10-month-old AD mice were anesthetized with 0.4% pentobarbital sodium, blood was collected by perfusing the atrium, the whole body was fixed by perfusion of the heart with 4% paraformaldehyde, the brain tissue was taken and weighed, and half of the brain was placed in 4% paraformaldehyde solution It was used for histopathology, and the other half was stored in a cryopreservation tube at -80°C for biochemical analysis. The 4% paraformaldehyde-fixed brain tissue was embedded in wax and sectioned, and the deposition plaques in the cerebral cortex and hippocampus were stained by Thioflavin S and Congo red. Pathological images were acquired by digital microscope and fluorescence microscope and analyzed quantitatively.

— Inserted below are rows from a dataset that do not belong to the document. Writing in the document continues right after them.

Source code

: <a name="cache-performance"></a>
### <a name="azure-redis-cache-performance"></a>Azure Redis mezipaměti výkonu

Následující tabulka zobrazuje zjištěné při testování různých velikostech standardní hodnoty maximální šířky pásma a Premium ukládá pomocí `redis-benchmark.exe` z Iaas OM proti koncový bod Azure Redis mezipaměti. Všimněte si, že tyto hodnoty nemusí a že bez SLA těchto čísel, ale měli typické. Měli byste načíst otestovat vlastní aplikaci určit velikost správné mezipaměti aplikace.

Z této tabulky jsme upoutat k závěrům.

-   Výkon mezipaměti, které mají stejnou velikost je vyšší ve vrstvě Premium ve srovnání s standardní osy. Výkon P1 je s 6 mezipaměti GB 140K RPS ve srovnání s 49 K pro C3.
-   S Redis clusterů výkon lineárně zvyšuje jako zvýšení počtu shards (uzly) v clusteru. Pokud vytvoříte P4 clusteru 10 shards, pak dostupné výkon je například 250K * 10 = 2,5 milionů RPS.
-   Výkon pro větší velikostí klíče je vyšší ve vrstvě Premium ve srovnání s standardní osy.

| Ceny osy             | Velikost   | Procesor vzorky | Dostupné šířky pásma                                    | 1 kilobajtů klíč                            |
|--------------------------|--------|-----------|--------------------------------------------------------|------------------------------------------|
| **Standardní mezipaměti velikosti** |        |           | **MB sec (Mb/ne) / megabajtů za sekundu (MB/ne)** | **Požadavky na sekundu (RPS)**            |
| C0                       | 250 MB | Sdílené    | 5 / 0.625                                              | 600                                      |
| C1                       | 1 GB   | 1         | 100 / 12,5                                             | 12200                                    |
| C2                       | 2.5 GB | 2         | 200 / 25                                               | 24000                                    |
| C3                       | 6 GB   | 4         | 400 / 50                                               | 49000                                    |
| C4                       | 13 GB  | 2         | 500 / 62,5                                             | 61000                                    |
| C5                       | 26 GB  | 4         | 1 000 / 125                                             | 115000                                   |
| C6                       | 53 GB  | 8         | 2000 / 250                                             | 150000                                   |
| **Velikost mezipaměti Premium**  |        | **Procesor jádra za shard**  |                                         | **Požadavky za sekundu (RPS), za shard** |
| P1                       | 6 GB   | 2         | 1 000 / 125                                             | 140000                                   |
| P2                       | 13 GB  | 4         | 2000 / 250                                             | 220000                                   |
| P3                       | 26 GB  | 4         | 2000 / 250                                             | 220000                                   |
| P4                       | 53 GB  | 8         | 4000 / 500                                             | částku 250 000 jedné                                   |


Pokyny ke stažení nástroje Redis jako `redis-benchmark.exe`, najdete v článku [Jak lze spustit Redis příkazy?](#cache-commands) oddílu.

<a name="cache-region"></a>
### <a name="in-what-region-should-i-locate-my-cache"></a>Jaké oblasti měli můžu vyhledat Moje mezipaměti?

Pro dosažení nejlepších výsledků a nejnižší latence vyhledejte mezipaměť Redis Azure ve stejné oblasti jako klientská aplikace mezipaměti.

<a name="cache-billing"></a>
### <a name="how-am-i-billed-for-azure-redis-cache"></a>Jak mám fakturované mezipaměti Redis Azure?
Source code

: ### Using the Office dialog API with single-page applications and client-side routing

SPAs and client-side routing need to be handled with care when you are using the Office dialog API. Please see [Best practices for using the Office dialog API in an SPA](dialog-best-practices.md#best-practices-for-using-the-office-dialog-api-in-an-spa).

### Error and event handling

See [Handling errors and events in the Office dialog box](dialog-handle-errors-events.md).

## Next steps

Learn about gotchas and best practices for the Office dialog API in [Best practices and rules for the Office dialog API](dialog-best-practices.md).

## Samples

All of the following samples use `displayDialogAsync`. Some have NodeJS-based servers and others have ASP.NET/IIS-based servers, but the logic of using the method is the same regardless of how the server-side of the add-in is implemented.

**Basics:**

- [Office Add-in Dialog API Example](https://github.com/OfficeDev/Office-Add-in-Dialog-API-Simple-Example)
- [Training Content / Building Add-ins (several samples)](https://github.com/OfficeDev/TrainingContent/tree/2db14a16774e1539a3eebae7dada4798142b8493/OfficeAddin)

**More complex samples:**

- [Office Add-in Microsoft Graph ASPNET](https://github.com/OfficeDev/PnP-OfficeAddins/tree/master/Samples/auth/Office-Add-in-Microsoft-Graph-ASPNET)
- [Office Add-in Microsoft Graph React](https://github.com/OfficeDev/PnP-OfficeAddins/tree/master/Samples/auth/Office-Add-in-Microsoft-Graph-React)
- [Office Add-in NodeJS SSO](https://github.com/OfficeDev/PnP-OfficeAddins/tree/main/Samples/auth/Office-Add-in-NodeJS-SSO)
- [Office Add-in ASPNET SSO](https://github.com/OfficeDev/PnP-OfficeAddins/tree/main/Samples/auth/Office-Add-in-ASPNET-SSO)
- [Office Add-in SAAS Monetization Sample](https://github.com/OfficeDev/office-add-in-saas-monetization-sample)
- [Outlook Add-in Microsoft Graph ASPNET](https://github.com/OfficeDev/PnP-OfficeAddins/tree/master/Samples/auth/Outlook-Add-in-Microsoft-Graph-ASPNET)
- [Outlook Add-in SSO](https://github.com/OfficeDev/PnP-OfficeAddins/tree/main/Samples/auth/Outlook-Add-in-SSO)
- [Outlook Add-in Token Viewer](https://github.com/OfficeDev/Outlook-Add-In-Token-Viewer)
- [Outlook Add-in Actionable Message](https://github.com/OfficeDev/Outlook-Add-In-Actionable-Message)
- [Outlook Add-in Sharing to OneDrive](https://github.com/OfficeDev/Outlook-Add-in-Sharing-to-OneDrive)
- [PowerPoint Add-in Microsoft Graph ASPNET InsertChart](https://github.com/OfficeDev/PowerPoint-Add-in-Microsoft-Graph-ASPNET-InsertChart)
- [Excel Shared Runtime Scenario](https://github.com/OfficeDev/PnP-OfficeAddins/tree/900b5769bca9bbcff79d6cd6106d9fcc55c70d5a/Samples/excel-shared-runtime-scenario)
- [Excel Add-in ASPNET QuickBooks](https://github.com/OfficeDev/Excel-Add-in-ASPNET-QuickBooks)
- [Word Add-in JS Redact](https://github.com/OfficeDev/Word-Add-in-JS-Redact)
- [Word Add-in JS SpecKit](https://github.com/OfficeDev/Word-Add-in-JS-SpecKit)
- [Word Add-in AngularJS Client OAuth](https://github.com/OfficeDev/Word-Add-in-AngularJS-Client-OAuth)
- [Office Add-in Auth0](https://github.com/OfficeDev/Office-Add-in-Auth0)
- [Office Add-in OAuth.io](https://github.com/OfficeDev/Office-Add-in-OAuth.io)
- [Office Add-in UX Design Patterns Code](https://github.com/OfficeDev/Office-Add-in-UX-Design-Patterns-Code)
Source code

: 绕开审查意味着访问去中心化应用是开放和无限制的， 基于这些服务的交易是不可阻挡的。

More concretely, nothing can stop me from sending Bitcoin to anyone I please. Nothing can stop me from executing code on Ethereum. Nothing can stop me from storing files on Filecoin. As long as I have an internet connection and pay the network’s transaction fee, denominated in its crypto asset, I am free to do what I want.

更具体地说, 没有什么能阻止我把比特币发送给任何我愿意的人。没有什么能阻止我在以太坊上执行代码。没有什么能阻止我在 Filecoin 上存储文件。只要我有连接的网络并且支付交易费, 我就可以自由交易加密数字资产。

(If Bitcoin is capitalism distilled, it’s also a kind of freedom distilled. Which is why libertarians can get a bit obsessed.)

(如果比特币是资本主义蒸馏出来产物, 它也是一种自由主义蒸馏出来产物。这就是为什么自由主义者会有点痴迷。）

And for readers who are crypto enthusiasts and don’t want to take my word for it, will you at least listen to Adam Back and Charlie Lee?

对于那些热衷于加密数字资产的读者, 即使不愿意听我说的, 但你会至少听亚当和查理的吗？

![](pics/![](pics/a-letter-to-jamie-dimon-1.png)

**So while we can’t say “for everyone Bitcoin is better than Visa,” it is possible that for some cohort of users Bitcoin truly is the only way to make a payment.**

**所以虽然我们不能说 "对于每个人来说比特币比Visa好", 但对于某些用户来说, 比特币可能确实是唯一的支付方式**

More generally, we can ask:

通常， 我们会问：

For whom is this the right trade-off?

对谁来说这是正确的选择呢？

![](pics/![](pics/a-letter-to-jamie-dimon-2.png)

The results of Thioflavin S staining and Congo red staining of brain tissue are shown in Figure 7 and Figure 8. The number of stained Aβ deposition plaques in the hyperoside treatment group, whether in the cortex or hippocampus, was significantly higher than that of those only administered normal saline. For the AD mice of the control group, all showed a significant reduction, and the effect was statistically significant, and the effect was slightly better than that of the positive control group, which was treated with blood serum and brain drugs. Significant changes, and the senile plaque removal effect of isoquercetin is similar to that of hyperoside, indicating that hyperoside can inhibit the deposition of Aβ protein in brain tissue, and can be used in the research and development of drugs for the prevention and treatment of Alzheimer's disease .

Claims (8)

1. The application of a compound hyperoside in the treatment of Alzheimer's disease by antagonizing the accumulation of β-amyloid protein 1-42. 2. The senile dementia described in claim 1, especially Alzheimer's disease, which is called Alzheimer's disease in English. 3. The application of the compound hyperin in the research and development of Alzheimer's disease-related drugs. 4. Alzheimer's disease treatment and drug development of the compound hyperin in inhibiting the neurotoxic damage mediated by the accumulation of Aβ1-42 monomers to form oligomers. 5. Compound hyperoside in the treatment of Alzheimer's disease and drug research and development in terms of inhibiting the formation of β-sheets of Aβ1-42 monomers and inhibiting the accumulation of Aβ1-42 monomers to form oligomers and fibers. 6. Therapeutic effect of the compound hyperoside in inhibiting the accumulation of Aβ protein to form senile plaques in Alzheimer's disease and the development of related drugs. 7. The therapeutic effect of the compound hyperoside on improving cognitive and memory impairment in Alzheimer's disease and the development of related drugs. 8. The molecular structure basis of the compound hyperoside and its analogues in the treatment of Alzheimer's disease and drug development, and the role of the molecular structure of hyperin in the treatment of Alzheimer's disease and drug development. The chemical name of hyperoside is Hyperoside, also known as Hyperin; 482-36-0; Quercetin 3-galactoside; Quercetin-3-O-galactoside; Hyperosid, international compound identification InChI=1S/C21H20O12/c22-6-13-15 (27)17(29)18(30)21(32-13)33-20-16(28)14-11(26)4-8(23)5-12(14)31-19(20)7 -1-2-9(24)10(25)3-7/h1-5,13,15,17-18,21-27,29-30H,6H2/t13-,15+,17+,18- ,21+/m1/s1, molecular weight 464.379g/mol, molecular formula C21H20O12. At the same time, the application of compounds with hyperoside-like structures in the treatment of Alzheimer's disease and drug development. For the isomer isoquercetin formed by changing the hydroxyl group on the glycoside of the hyperoside molecule, or simply replacing other hydroxyl groups on the hyperoside or increasing or decreasing the group -CH2- to bring Similar compounds formed by structural changes.